ただ正直なところ、幕引きの時期を考えていたのもまた事実ではありました。思考力はそこまで衰えていないと思いますが、ここから上がることはないでしょう。ルーティンな実験や定型の分析、洗い物でボロボロになった両手を見ながら「いつまでこんなことが出来るだろうか、していていいのだろうか」という想いは年を経るに連れて増していきました。自分自身の成長という意味では、もう数年前からサチってプラトーになっている状態でした。
もちろん本当に研究にしがみつきたいのであれば、博士課程でも技術士でも取得して、これで生きるという強い意思を周囲に見せておけば、もしかしたら変わったこともあったかもしれません。研究出来ないなら転職をする、というのも当然選択肢にあったはず。
それを選ばなかったのは、自分ではない誰かに引導を渡して欲しかったのだろうなという甘えみたいなものががあったのかなと、今は思います。誰かに人生を変えて欲しかった。何とも情けない話ですが。
30までの人生設計は18の時に決めていました。行く大学も、就職先も、結婚時期も、上の子は娘で下の子が息子というところまで、ほぼ目標通り達成してきたと思います。浪人で2年遅れたことを除いては。

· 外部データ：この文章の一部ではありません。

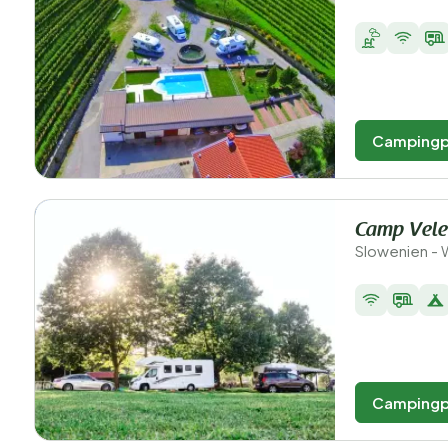
Campingp
Camp Vele
Slowenien - 
Campingp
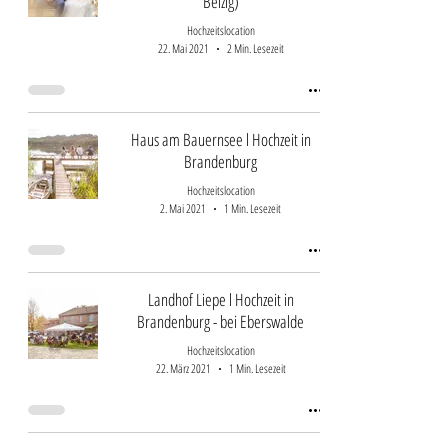
Belzig)
Hochzeitslocation
22. Mai 2021
2 Min. Lesezeit
Haus am Bauernsee l Hochzeit in
Brandenburg
Hochzeitslocation
2. Mai 2021
1 Min. Lesezeit
Landhof Liepe l Hochzeit in
Brandenburg - bei Eberswalde
Hochzeitslocation
22. März 2021
1 Min. Lesezeit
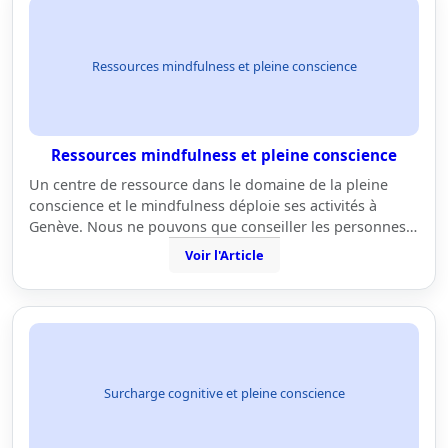
Ressources mindfulness et pleine conscience
Ressources mindfulness et pleine conscience
Un centre de ressource dans le domaine de la pleine
conscience et le mindfulness déploie ses activités à
Genève. Nous ne pouvons que conseiller les personnes…
Voir l'Article
Surcharge cognitive et pleine conscience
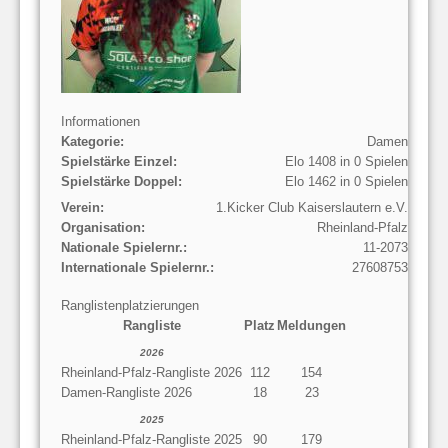
Informationen
Kategorie:
Damen
Spielstärke Einzel:
Elo 1408 in 0 Spielen
Spielstärke Doppel:
Elo 1462 in 0 Spielen
Verein:
1.Kicker Club Kaiserslautern e.V.
Organisation:
Rheinland-Pfalz
Nationale Spielernr.:
11-2073
Internationale Spielernr.:
27608753
Ranglistenplatzierungen
Rangliste
Platz
Meldungen
2026
Rheinland-Pfalz-Rangliste 2026
112
154
Damen-Rangliste 2026
18
23
2025
Rheinland-Pfalz-Rangliste 2025
90
179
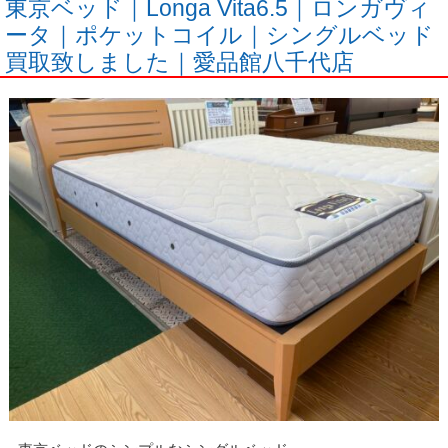
東京ベッド｜Longa Vita6.5｜ロンガヴィ
ータ｜ポケットコイル｜シングルベッド
買取致しました｜愛品館八千代店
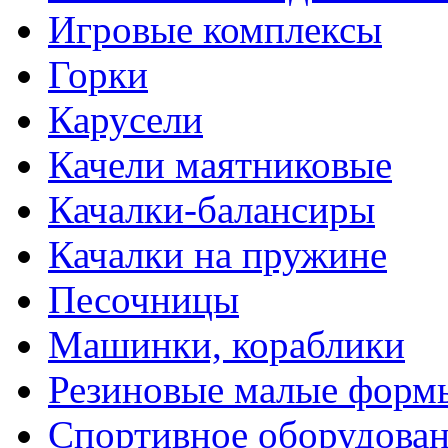
Игровые комплексы
Горки
Карусели
Качели маятниковые
Качалки-балансиры
Качалки на пружине
Песочницы
Машинки, кораблики
Резиновые малые форм
Спортивное оборудова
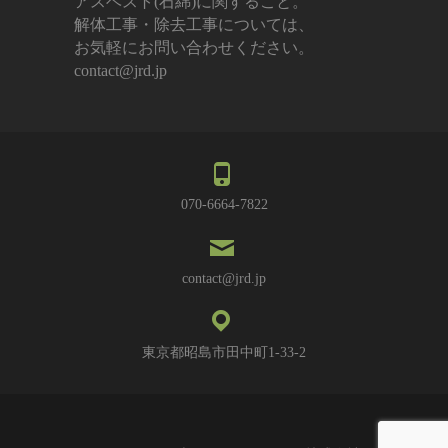
アスベスト(石綿)に関すること。
解体工事・除去工事については、
お気軽にお問い合わせください。
contact@jrd.jp
070-6664-7822
contact@jrd.jp
東京都昭島市田中町1-33-2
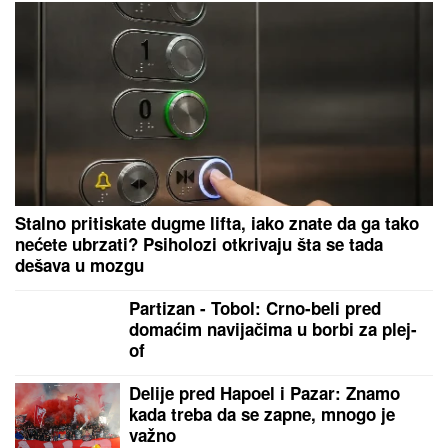
Stalno pritiskate dugme lifta, iako znate da ga tako
nećete ubrzati? Psiholozi otkrivaju šta se tada
dešava u mozgu
Partizan - Tobol: Crno-beli pred
domaćim navijačima u borbi za plej-
of
Delije pred Hapoel i Pazar: Znamo
kada treba da se zapne, mnogo je
važno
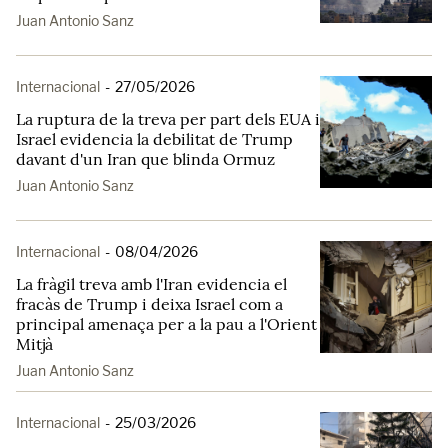
Juan Antonio Sanz
Internacional
-
27/05/2026
La ruptura de la treva per part dels EUA i
Israel evidencia la debilitat de Trump
davant d'un Iran que blinda Ormuz
Juan Antonio Sanz
Internacional
-
08/04/2026
La fràgil treva amb l'Iran evidencia el
fracàs de Trump i deixa Israel com a
principal amenaça per a la pau a l'Orient
Mitjà
Juan Antonio Sanz
Internacional
-
25/03/2026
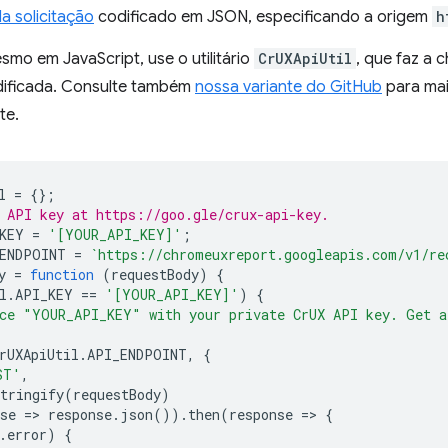
a solicitação
codificado em JSON, especificando a origem
h
smo em JavaScript, use o utilitário
CrUXApiUtil
, que faz a 
ificada. Consulte também
nossa variante do GitHub
para mais
te.
l
=
{};
 API key at https://goo.gle/crux-api-key.
KEY
=
'[YOUR_API_KEY]'
;
ENDPOINT
=
`https://chromeuxreport.googleapis.com/v1/re
y
=
function
(
requestBody
)
{
l
.
API_KEY
==
'[YOUR_API_KEY]'
)
{
ce "YOUR_API_KEY" with your private CrUX API key. Get a
rUXApiUtil
.
API_ENDPOINT
,
{
ST'
,
tringify
(
requestBody
)
se
=
>
response
.
json
()).
then
(
response
=
>
{
.
error
)
{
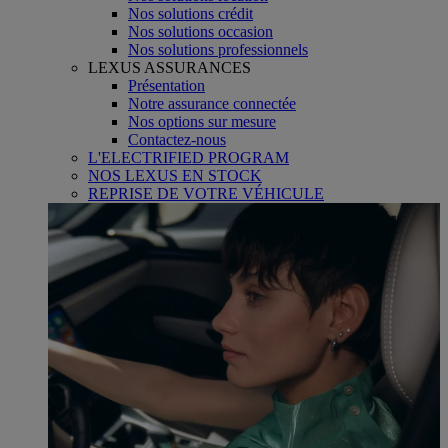
Nos solutions crédit
Nos solutions occasion
Nos solutions professionnels
LEXUS ASSURANCES
Présentation
Notre assurance connectée
Nos options sur mesure
Contactez-nous
L'ELECTRIFIED PROGRAM
NOS LEXUS EN STOCK
REPRISE DE VOTRE VÉHICULE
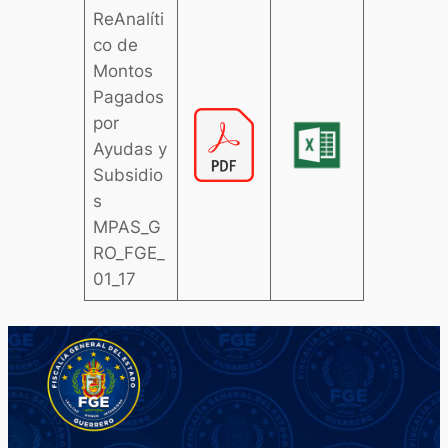
ReAnalíti
co de
Montos
Pagados
por
Ayudas y
Subsidio
s
MPAS_G
RO_FGE_
01_17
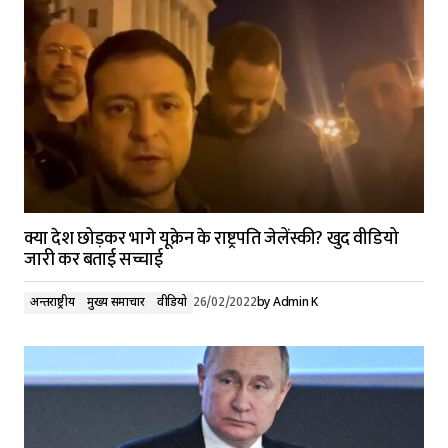
क्या देश छोड़कर भागे यूक्रेन के राष्ट्रपति जेलेंस्की? खुद वीडियो
जारी कर बताई सच्चाई
अन्तर्राष्ट्रीय
मुख्य समाचार
वीडियो
26/02/2022
by
Admin K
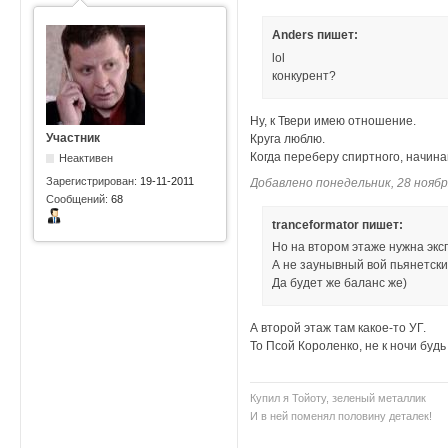
Anders пишет:
lol
конкурент?
Ну, к Твери имею отношение.
Участник
Круга люблю.
Когда переберу спиртного, начина
Неактивен
Зарегистрирован:
19-11-2011
Добавлено понедельник, 28 ноября 
Сообщений:
68
tranceformator пишет:
Но на втором этаже нужна экс
А не заунывный вой пьянетски
Да будет же баланс же)
А второй этаж там какое-то УГ.
То Псой Короленко, не к ночи будь 
Купил я Тойоту, зеленый металлик
И в ней поменял половину деталек!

その一方で、30過ぎの人生を20代の僕は描いてこなかった。これは結構なミスで、正直今もどういう40代を、どういう50代を生きるかを設計出来ていない。その一番の理由はきっと、これまでの研究者としての人生を貫けるか否かを決心出来なかったからだと思います。
研究職という、これまで自分が望んで培ってきた誇りあるキャリアも、見方を変えればある種の呪いだったのかもしれません。コンコルド効果よろしく、これまでのリソースを注いできたものを、結局僕は自分からは手放せなかった。戦力外通告を受け、他チームからの引き合いもない形で、ようやく引退を受け入れる。他者からの働きかけで、僕はこれまでのキャリアを下ろすことが出来たわけです。

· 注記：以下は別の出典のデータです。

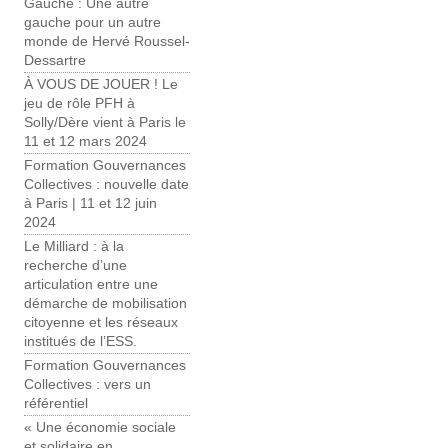
Gauche : Une autre
gauche pour un autre
monde de Hervé Roussel-
Dessartre
À VOUS DE JOUER ! Le
jeu de rôle PFH à
Solly/Dère vient à Paris le
11 et 12 mars 2024
Formation Gouvernances
Collectives : nouvelle date
à Paris | 11 et 12 juin
2024
Le Milliard : à la
recherche d’une
articulation entre une
démarche de mobilisation
citoyenne et les réseaux
institués de l’ESS.
Formation Gouvernances
Collectives : vers un
référentiel
« Une économie sociale
et solidaire en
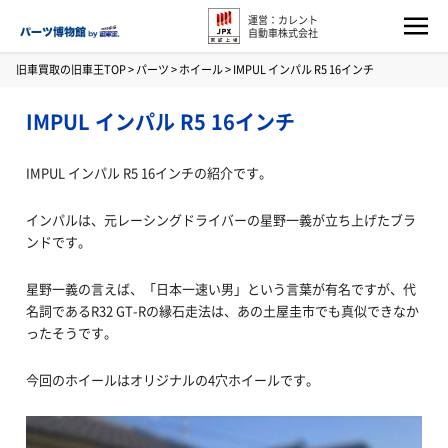
運営：カレント
自動車株式会社
旧車買取の旧車王TOP
>
パーツ
>
ホイール
>
IMPUL インパル R5 16インチ
IMPUL インパル R5 16インチ
IMPUL インパル R5 16インチの紹介です。
インパルは、元レーシングドライバーの星野一義が立ち上げたブラ
ンドです。
星野一義の言えば、「日本一速い男」という言葉が有名ですが、代
名詞であるR32 GT-Rの縁石走法は、あの土屋圭市でも真似できなか
ったそうです。
今回のホイールはオリジナルの4穴ホイールです。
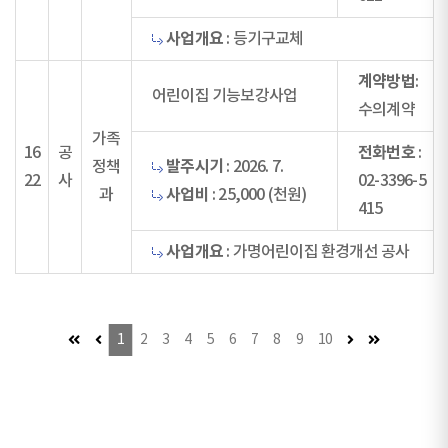
사업개요
: 등기구교체
계약방법
:
어린이집 기능보강사업
수의계약
가족
전화번호
16
공
:
발주시기
정책
: 2026. 7.
22
사
02-3396-5
사업비
과
: 25,000 (천원)
415
사업개요
: 가명어린이집 환경개선 공사
첫 페이지 (이동불가)
이전 페이지 (이동불가)
다음 페이지
마지막 페이
1
2
3
4
5
6
7
8
9
10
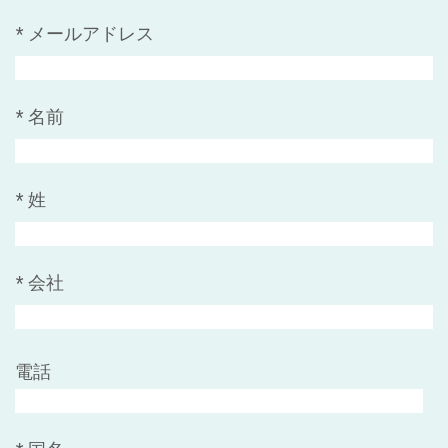
*
メールアドレス
*
名前
*
姓
*
会社
電話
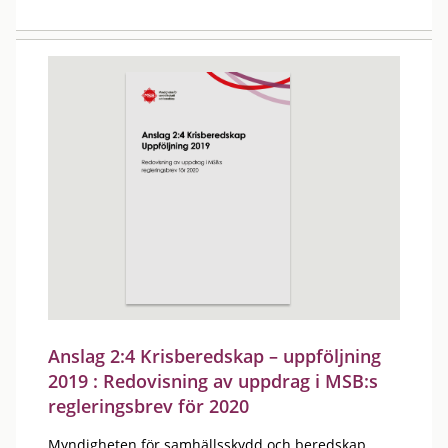
Anslag 2:4 Krisberedskap – uppföljning
2019 : Redovisning av uppdrag i MSB:s
regleringsbrev för 2020
Myndigheten för samhällsskydd och beredskap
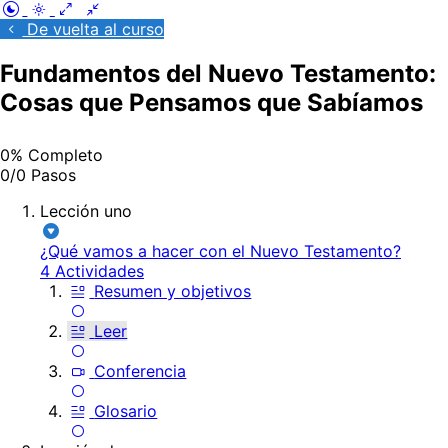
De vuelta al curso
Fundamentos del Nuevo Testamento:
Cosas que Pensamos que Sabíamos
0% Completo
0/0 Pasos
Lección uno
¿Qué vamos a hacer con el Nuevo Testamento?
4 Actividades
Resumen y objetivos
Leer
Conferencia
Glosario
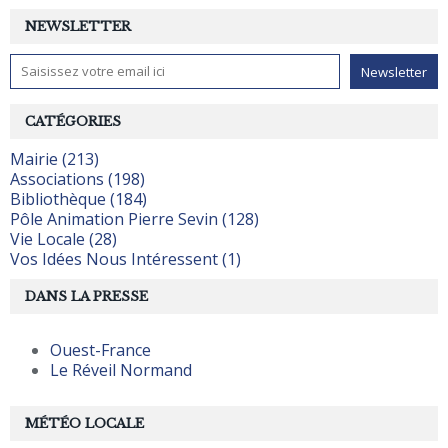
NEWSLETTER
CATÉGORIES
Mairie (213)
Associations (198)
Bibliothèque (184)
Pôle Animation Pierre Sevin (128)
Vie Locale (28)
Vos Idées Nous Intéressent (1)
DANS LA PRESSE
Ouest-France
Le Réveil Normand
MÉTÉO LOCALE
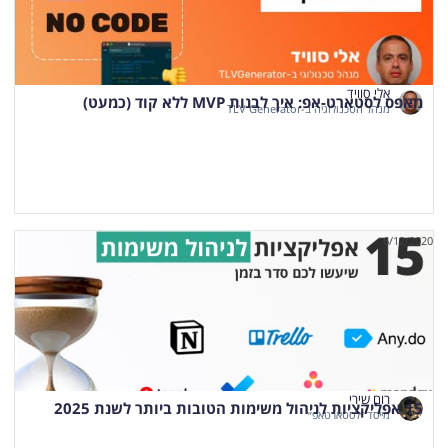
אלי סוויד
מאפס לסטארט-אפ: איך לבנות MVP ללא קוד (כמעט)
מנהל הטכנולוגיה ב-TLV Generator
6/12/2020
רום שירי
15 אפליקציות לניהול משימות הטובות ביותר לשנת 2025
מייסד ״לסטארטאפ״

まぁ会社なんで、ここまで仰々しいこと書かなくても、また研究に戻される可能性は十分あるでしょう。実際今回の異動の際にも「経営を学び、技術経営のやり方を身につけてほしい」みたいな言い方をされたので、何もなければ研究所に戻されるのかもしれません。ただその場合も、おそらく管理職で、現場に立つことは限りなく少なくなるのではないかと思います。それはかつての選手が監督やコーチとして戻ってくるようなもので、そういう意味でやはり「プレイヤー」としての僕は、ここで引退かなという心境です。
正直思っていたより喪失感が凄いのですが、それ以外何もない30代の人間に新しいステージでスタートさせてくれる機会を与えてもらえた会社には、本当に感謝しています。レベル1でひのきのぼうしか装備してない割に、飛ばされる先がいきなり魔王城みたいな空気があるのだけが気がかりですが。過去に研究所から同じところに配属された先輩が、40を前に1〜2年で髪が真っ白になっていたことにさえ目を瞑れば、新天地で僕も頑張れるはずです。禿げなければ白髪ならいい。うん。
長々と女々しく書き連ねて来ましたが、それくらい自分の人生での転機になる出来事があと1ヶ月で訪れるわけです。
引退までの1ヶ月を悔いなく過ごしつつ、次のステージへ。
そのために、まずは――アマゾンの奥地に向かおう。